I remember having a conversation one morning with KM while out rowing on Tempe Town Lake. She's a realtor, and commented on the handful of things she always checks when starting to evaluate the condition of a house she's about to sell. One of the things is the air intake filter. For all the people who remember to change them regularly, there are far too many who don't, and it's such a fast way to burn out one's heating and cooling system.

So, in working to improve the indoor air quality in the Sour Milk House (official house name now), I hied over to the awesome neighborhood hardware store* and bought a fresh filter. For better or worse, I bought one of the expensive, fancy ones this time around. It can't hurt to tackle this situation from as many different angles as possible, eh?

Boy was the old filter disgusting.
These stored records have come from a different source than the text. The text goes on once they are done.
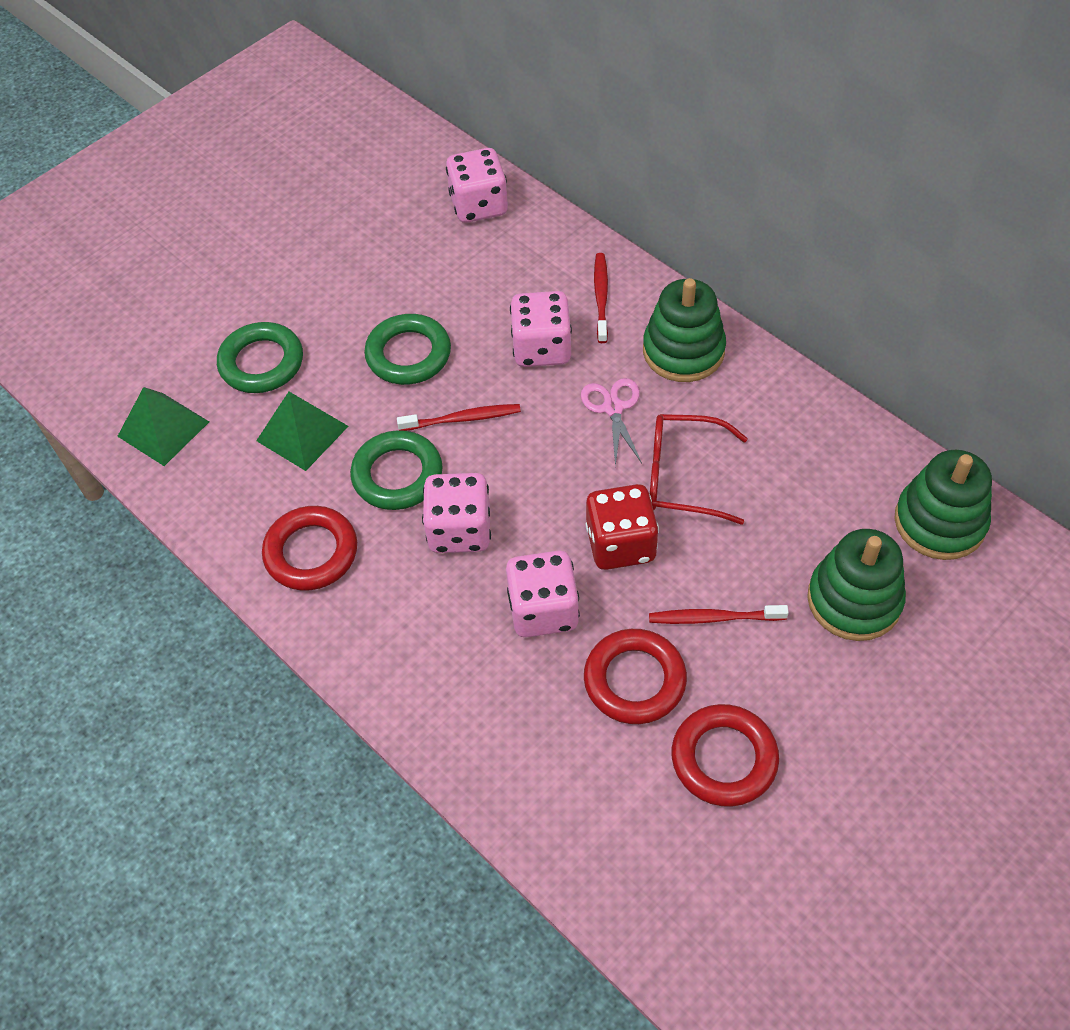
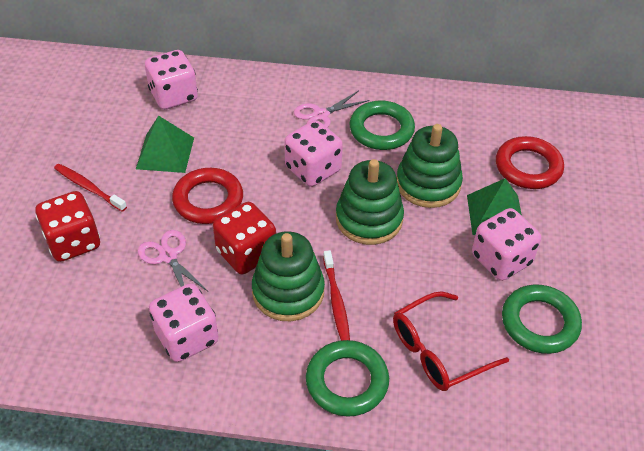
pink scissors: [581,378,642,467] = 1 -> [138,230,208,291] [294,91,370,128] = 2
red dice: [586,484,659,570] = 1 -> [35,191,100,262] [213,202,276,274] = 2
red ring: [262,506,357,591] [584,629,687,724] [672,704,779,807] = 3 -> [172,168,243,224] [496,136,564,189] = 2
red toothbrush: [397,404,521,431] [594,253,608,343] [649,605,789,624] = 3 -> [54,164,127,212] [323,250,350,340] = 2

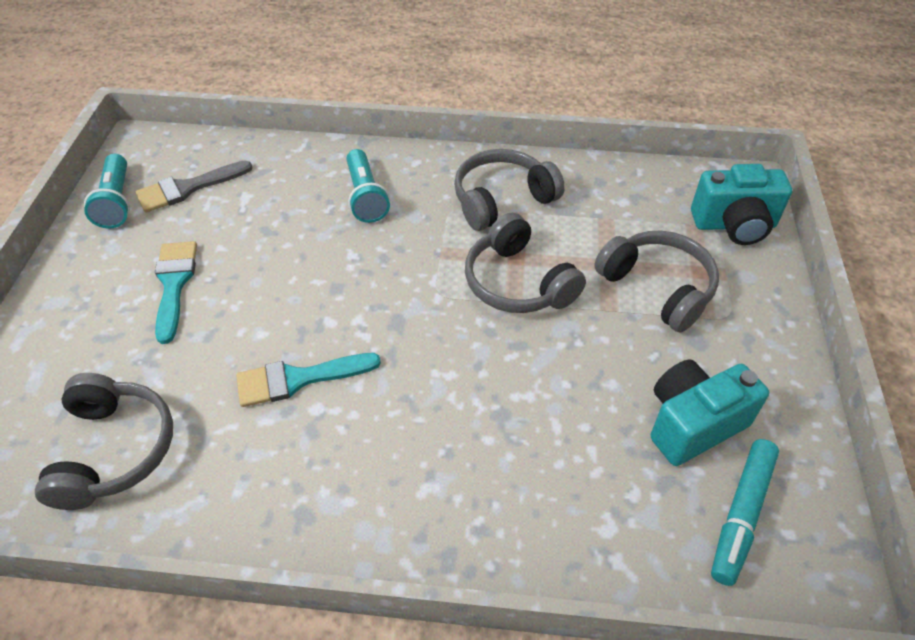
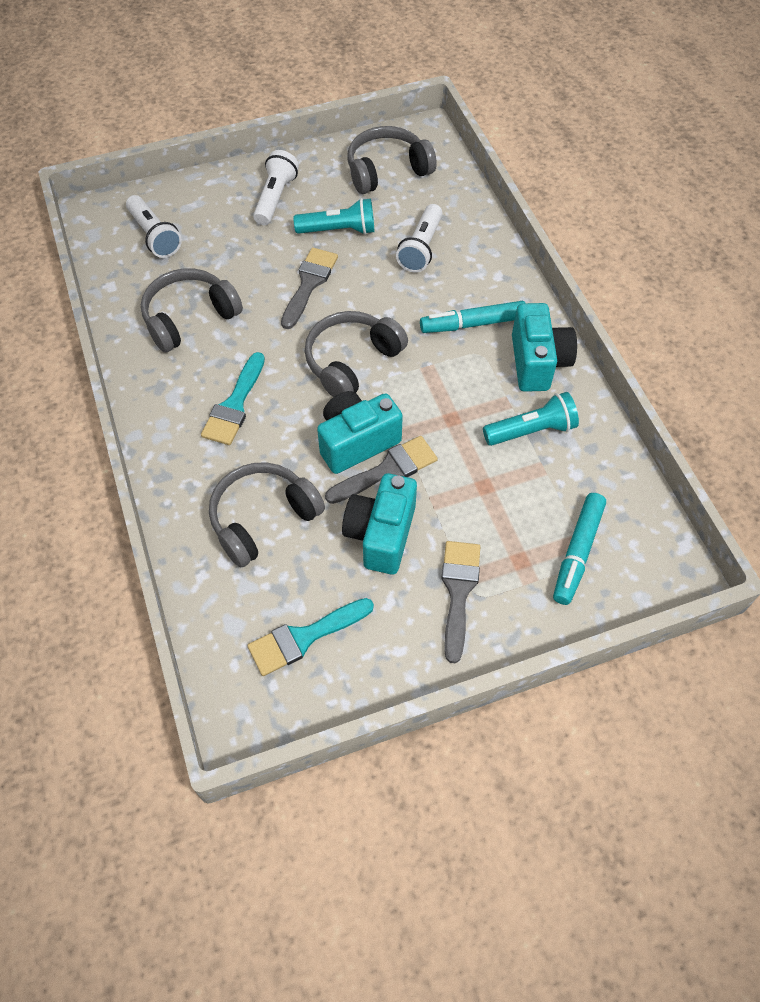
grey brush: [135,161,253,212] = 1 -> [281,248,338,329] [325,436,438,504] [441,541,480,663] = 3
turquoise camera: [651,359,769,466] [691,164,792,245] = 2 -> [317,391,403,474] [342,473,417,575] [512,303,577,392] = 3
turquoise marker: [711,439,779,586] = 1 -> [420,301,525,333] [553,493,606,605] = 2
white flashlight: none = 0 -> [126,195,182,258] [253,150,299,225] [396,204,443,273] = 3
When I asked the rental manager about the filter, she had remarked that they have been putting in the three-month filters, so she asked if I would save the previous one when replacing it with the allergen-removal model. Well, I left the old filter sitting by the furnace, though I don't know what good it will do anybody at this point.

*It's "just" an Ace Hardware. But have I mentioned lately how much I loathe the big-box businesses that have pushed out this style of hardware store? As an example - I also needed to replace a shower knob, which is something I had to do at the Villa Maria house, too. For the Villa Maria house, my only option from the big-box stores was an ugly, chintzy plastic thing. The big-boxers in B/CS drove the True Value store out of business. For the Sour Milk House here, the Ace had exactly what I wanted. I cannot beat this point over the head enough.


( 3 remarks — Remark )
Feb. 21st, 2015 03:14 am (UTC)
What HD has that Ace doesn't: drywall, plywood, chandeliers.
What Ace has that HD doesn't: tubing, metric taps and bolts, machinable aluminum stock, v-belts, bearings, quick-disconnect crimp terminators, complete array of cast iron, brass, and copper plumbing bits.

In general, if I'm doing major upgrades of home infrastructure I end up at HD, but almost everything else, Ace will have all I need in one stop, at a slight premium. But it's also within walking distance, whereas HD is barely walking distance from the lumber section to the checkout line.
Feb. 22nd, 2015 06:51 pm (UTC)
The walking distance aspect is HUGE. Nothing was within walking distance in TX. The most bikeable location was a Lowe's, which likes to encase useful items in plastic "sets," which is a markup in terms of unwanted junk and packaging.

I believe my nearby Ace has got plywood, actually. I think that may vary from location to location.
Feb. 22nd, 2015 07:33 pm (UTC)
Mine's tiny so they don't have room for sheet goods.
That's okay. I couldn't haul them home on foot.